Bahrun is a member of the Jemaah Ansharut Daulah, an alliance or network of Indonesian militants loyal to ISIS, and largely regarded as a high-value target, or HVT in counterterrorism circles.

Aside from the suicide attacks in downtown Jakarta on Jan 14, 2016, he is also said to have had a hand in several other terror plots in Indonesia.

A counterterrorism source told The Straits Times that Bahrun was also the handler of Gigih Rahmat Dewa, the leader of a small terror cell in Batam called Katibah Gonggong Rebus.

Gigih and members of his terrorist cell are now in jail for planning to fire a rocket at Singapore's Marina Bay from Batam in August last year.

Before he was arrested, Gigih, under the direction of Bahrun had set up a travel agency in Tanjung Pinang, on the island of Bintan, as a cover to facilitate the safe passage of people going to join ISIS.

If true, Bahru's death would be a significant blow to a plan by ISIS to establish a caliphate in South-east Asia.

But these "battlefield deaths", especially of foreign terrorist fighters who left home to join groups such as ISIS in the Middle East, or the Maute in Marawi city in the southern Philippines, are notoriously difficult to verify, according to counter-terrorism analysts such as Mr Jasminder Singh of the International Centre for Political Violence and Terrorism Research (ICPVTR).

So, Bahrun may still be alive unless local authorities are able to identify a body, either visually or by DNA-matching, they added.

That his family is not able to confirm the authenticity of the reports probably means that he may still be alive, said Mr Singh, a senior analyst at the ICPVTR in Singapore.

"For instance, when the Malaysian militants were reportedly killed, their families were the ones that usually shared the news, which were later confirmed by Special Branch," he told The Straits Times.

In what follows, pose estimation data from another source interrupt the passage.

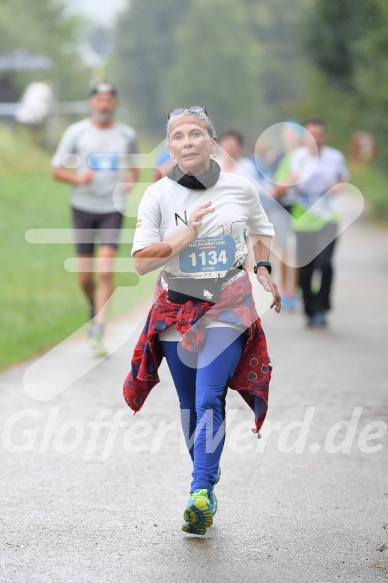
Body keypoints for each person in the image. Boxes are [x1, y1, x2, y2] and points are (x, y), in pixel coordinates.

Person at [123, 106, 281, 535]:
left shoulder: (239, 187)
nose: (187, 142)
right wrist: (185, 236)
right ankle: (207, 483)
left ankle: (197, 489)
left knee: (211, 395)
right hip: (177, 305)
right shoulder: (158, 195)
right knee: (191, 403)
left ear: (212, 142)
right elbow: (140, 263)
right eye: (178, 136)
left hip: (228, 302)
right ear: (170, 146)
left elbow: (261, 229)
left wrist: (263, 270)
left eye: (196, 134)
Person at [51, 82, 139, 356]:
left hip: (112, 208)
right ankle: (94, 305)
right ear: (92, 103)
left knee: (104, 271)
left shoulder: (126, 134)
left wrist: (129, 180)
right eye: (99, 99)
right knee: (85, 276)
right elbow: (56, 170)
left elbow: (134, 168)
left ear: (116, 104)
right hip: (83, 207)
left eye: (109, 100)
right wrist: (78, 177)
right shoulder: (77, 133)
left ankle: (99, 329)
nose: (103, 104)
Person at [290, 117, 350, 327]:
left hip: (328, 218)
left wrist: (337, 186)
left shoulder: (335, 157)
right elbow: (287, 182)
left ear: (324, 136)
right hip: (304, 219)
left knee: (324, 263)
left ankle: (322, 307)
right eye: (311, 134)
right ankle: (309, 308)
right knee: (306, 266)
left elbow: (344, 179)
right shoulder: (296, 158)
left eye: (319, 134)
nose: (315, 138)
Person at [270, 120, 304, 311]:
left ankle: (297, 287)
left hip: (300, 208)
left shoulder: (304, 156)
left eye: (290, 133)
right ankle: (285, 290)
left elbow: (297, 177)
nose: (287, 137)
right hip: (281, 206)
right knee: (283, 249)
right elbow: (274, 182)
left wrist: (282, 186)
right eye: (285, 133)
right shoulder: (280, 157)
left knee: (297, 250)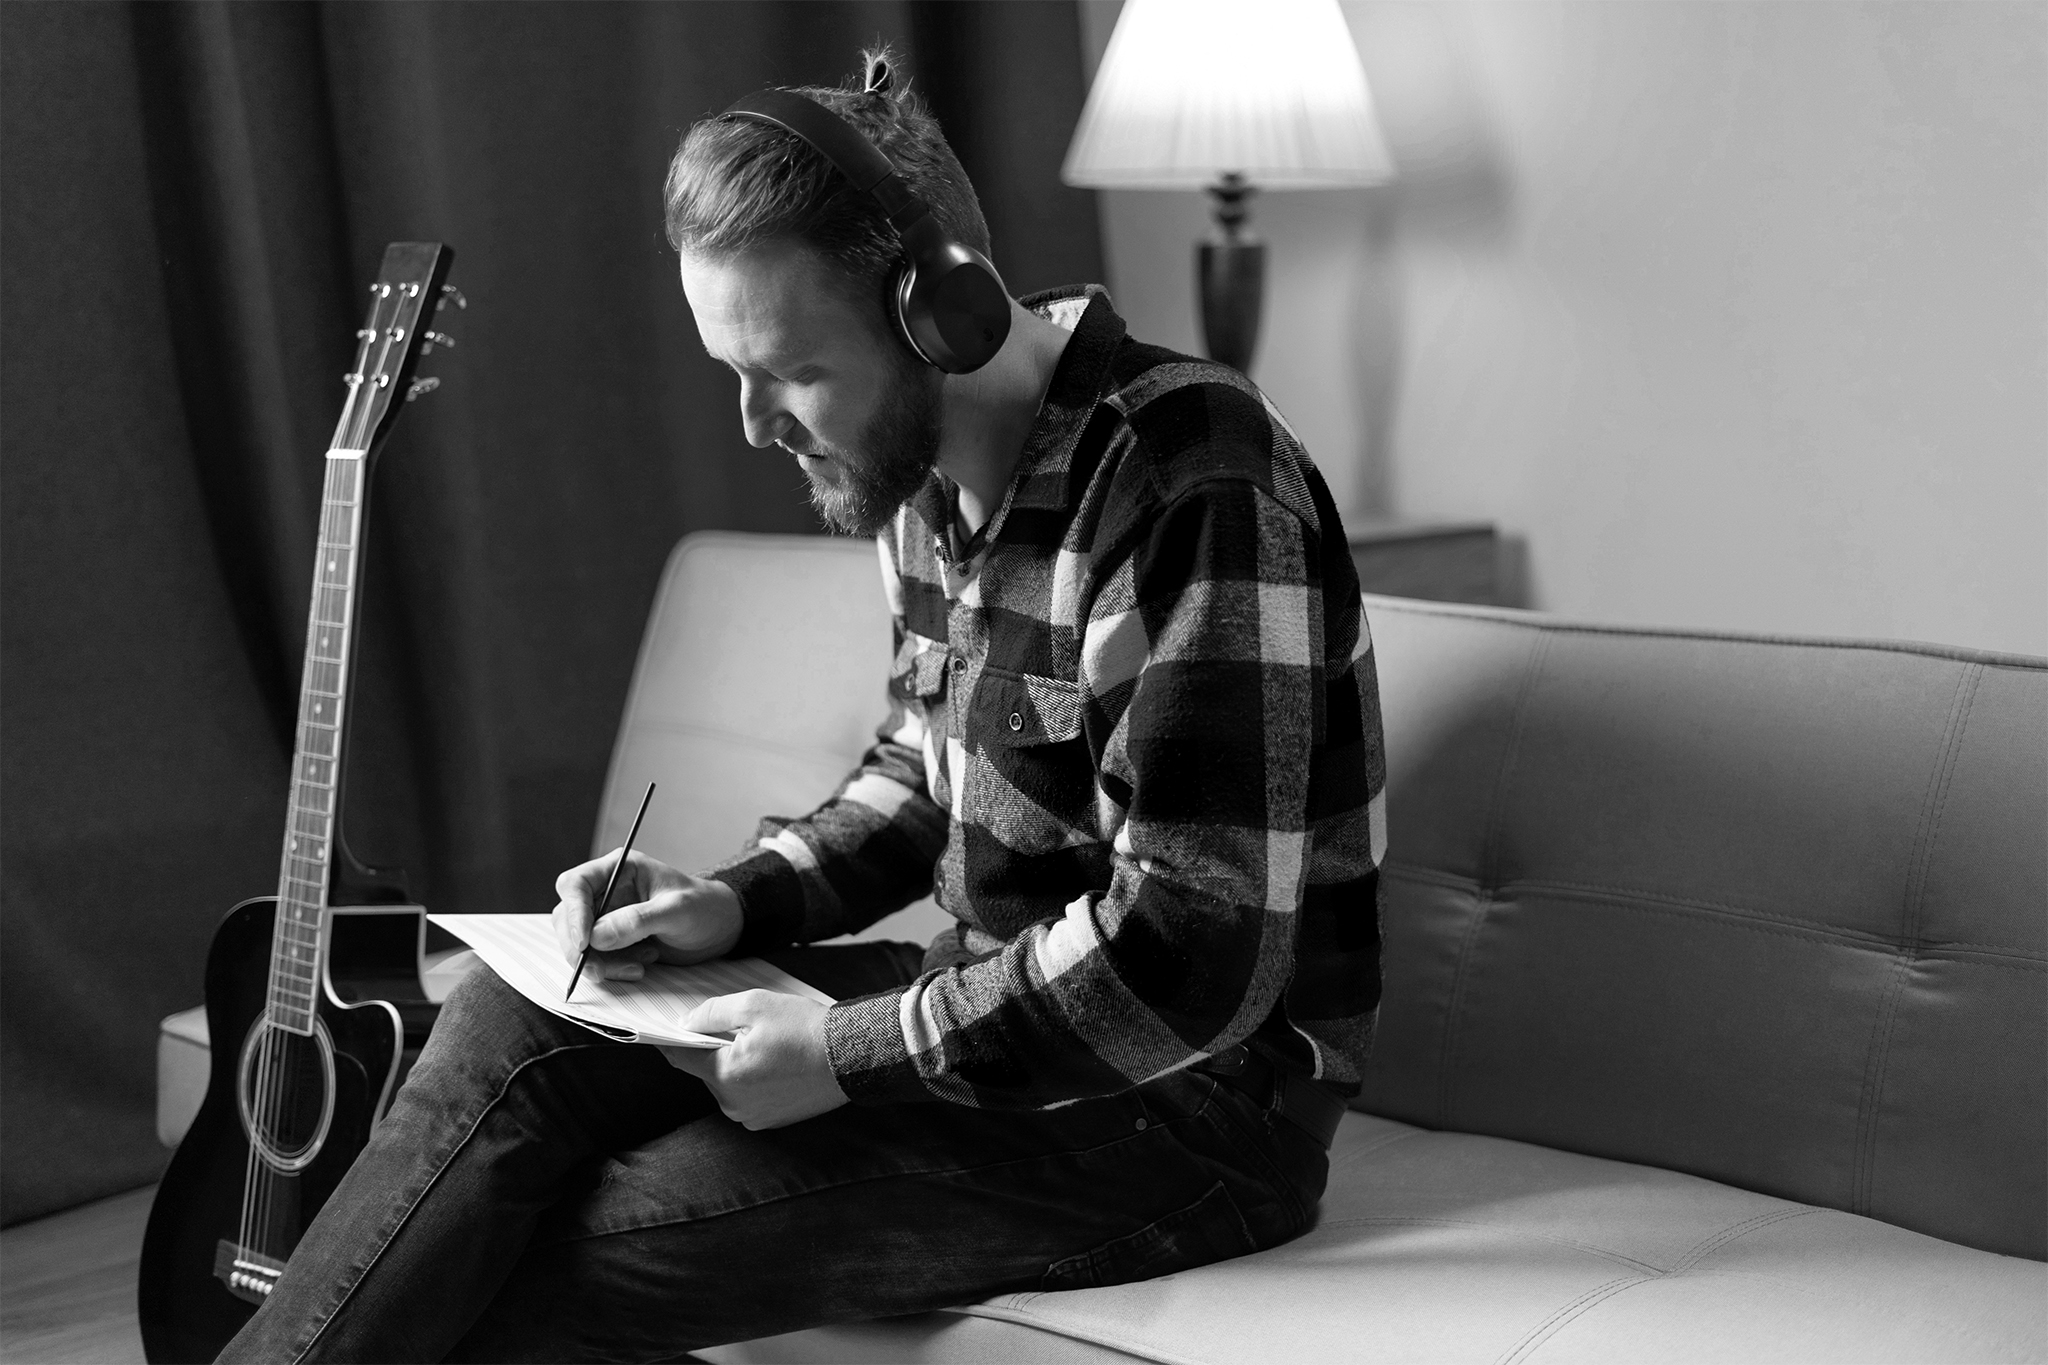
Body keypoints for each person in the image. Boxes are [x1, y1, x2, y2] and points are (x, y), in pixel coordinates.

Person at [219, 47, 1385, 1364]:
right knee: (517, 1005)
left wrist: (846, 1050)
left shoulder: (1190, 482)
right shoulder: (915, 470)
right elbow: (916, 771)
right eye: (732, 369)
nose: (756, 423)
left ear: (944, 316)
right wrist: (731, 902)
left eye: (789, 372)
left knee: (522, 1249)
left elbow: (1192, 954)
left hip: (1190, 1115)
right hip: (996, 1014)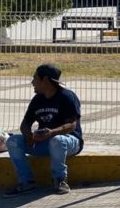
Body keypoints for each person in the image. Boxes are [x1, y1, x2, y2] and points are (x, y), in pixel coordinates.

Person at [5, 64, 84, 196]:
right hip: (44, 142)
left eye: (35, 78)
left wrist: (52, 133)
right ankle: (26, 182)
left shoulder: (67, 97)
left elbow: (71, 125)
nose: (32, 82)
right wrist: (28, 135)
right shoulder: (37, 99)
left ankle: (60, 180)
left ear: (45, 80)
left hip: (69, 142)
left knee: (57, 141)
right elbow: (25, 123)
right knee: (13, 141)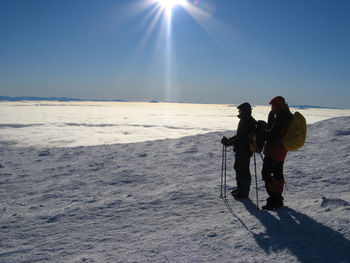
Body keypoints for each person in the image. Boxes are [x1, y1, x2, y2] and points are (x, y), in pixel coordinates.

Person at [262, 96, 293, 210]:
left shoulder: (282, 117)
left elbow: (273, 134)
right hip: (281, 150)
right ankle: (277, 199)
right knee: (277, 174)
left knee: (267, 174)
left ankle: (274, 200)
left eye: (273, 106)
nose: (272, 108)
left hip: (274, 150)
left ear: (278, 105)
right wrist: (271, 117)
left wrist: (263, 133)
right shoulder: (286, 115)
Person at [221, 102, 256, 199]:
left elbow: (241, 138)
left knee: (243, 170)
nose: (239, 111)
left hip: (244, 150)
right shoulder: (246, 120)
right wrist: (229, 141)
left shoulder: (247, 121)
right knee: (239, 168)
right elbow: (239, 136)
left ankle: (244, 191)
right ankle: (241, 189)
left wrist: (229, 142)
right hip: (242, 149)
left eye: (240, 110)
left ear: (244, 111)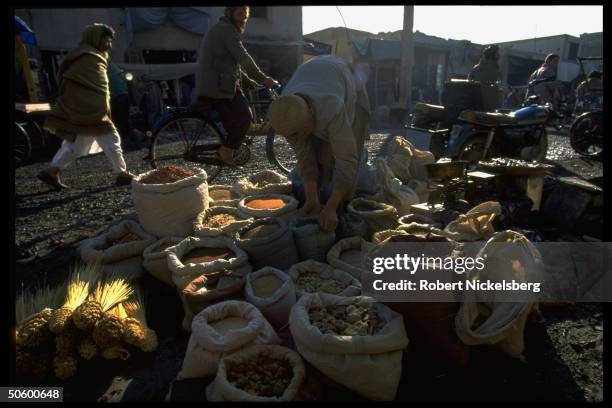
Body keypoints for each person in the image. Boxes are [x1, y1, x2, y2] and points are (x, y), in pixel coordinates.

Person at [267, 55, 371, 233]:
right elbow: (305, 157)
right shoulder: (286, 110)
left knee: (340, 158)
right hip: (318, 80)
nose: (297, 137)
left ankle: (341, 212)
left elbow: (346, 159)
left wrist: (331, 207)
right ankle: (319, 203)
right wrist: (311, 198)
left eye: (301, 132)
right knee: (318, 157)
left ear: (310, 120)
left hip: (350, 89)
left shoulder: (332, 107)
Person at [37, 24, 133, 190]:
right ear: (97, 38)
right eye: (107, 40)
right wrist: (100, 109)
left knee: (77, 143)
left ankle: (52, 171)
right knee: (111, 139)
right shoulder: (90, 57)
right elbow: (97, 88)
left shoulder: (82, 56)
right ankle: (121, 173)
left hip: (82, 109)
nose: (109, 44)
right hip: (91, 111)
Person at [194, 5, 278, 165]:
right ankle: (226, 151)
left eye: (245, 15)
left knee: (235, 123)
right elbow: (242, 57)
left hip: (222, 82)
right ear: (230, 13)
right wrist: (263, 78)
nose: (243, 18)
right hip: (217, 86)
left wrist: (247, 80)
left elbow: (232, 62)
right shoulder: (226, 29)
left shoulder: (226, 28)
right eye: (240, 14)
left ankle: (229, 146)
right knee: (246, 118)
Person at [107, 60, 135, 148]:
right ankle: (131, 141)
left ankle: (126, 142)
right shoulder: (112, 65)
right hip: (123, 94)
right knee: (124, 120)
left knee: (118, 121)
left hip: (116, 96)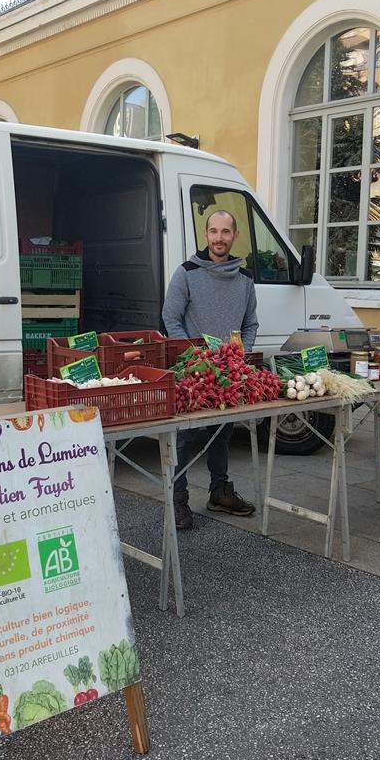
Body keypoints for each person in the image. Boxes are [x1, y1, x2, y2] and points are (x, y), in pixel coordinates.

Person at [162, 209, 259, 530]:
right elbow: (170, 318)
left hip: (227, 371)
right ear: (206, 235)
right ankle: (178, 500)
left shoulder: (244, 280)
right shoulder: (187, 273)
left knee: (222, 432)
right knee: (184, 437)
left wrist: (239, 352)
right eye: (213, 232)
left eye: (225, 232)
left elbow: (250, 324)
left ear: (235, 236)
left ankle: (220, 491)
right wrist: (192, 355)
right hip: (194, 371)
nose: (219, 238)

Jakarta-based radicalism expert Adhe Bhakti, who analyses extremist chatgroups in web messaging platforms such as Telegram, said that some users had claimed Bahrun was killed on Nov 30.

"We found the 'news' in some ISIS chatgroups but it has not been confirmed, even on their official news site," he added, referring to Amaq, the official "news agency" of ISIS.

But Amaq and other affiliated media platforms set up to spread ISIS propaganda, which are usually the first to carry statements by ISIS, or report deaths of its so-called martyrs, are also known to have been wrong.

Earlier in March, ISIS reported that Bahrumsyah, the Indonesian commander of South-east Asian militants, was killed in a suicide attack on Syrian troops in Palmyra.

But, according to the Jakarta-based Institute for Policy Analysis of Conflict, Bahrumsyah is believed to be still alive and had helped Malaysian terrorist Mahmud Ahmad raise funds and recruit fighters for the siege on Marawi in May.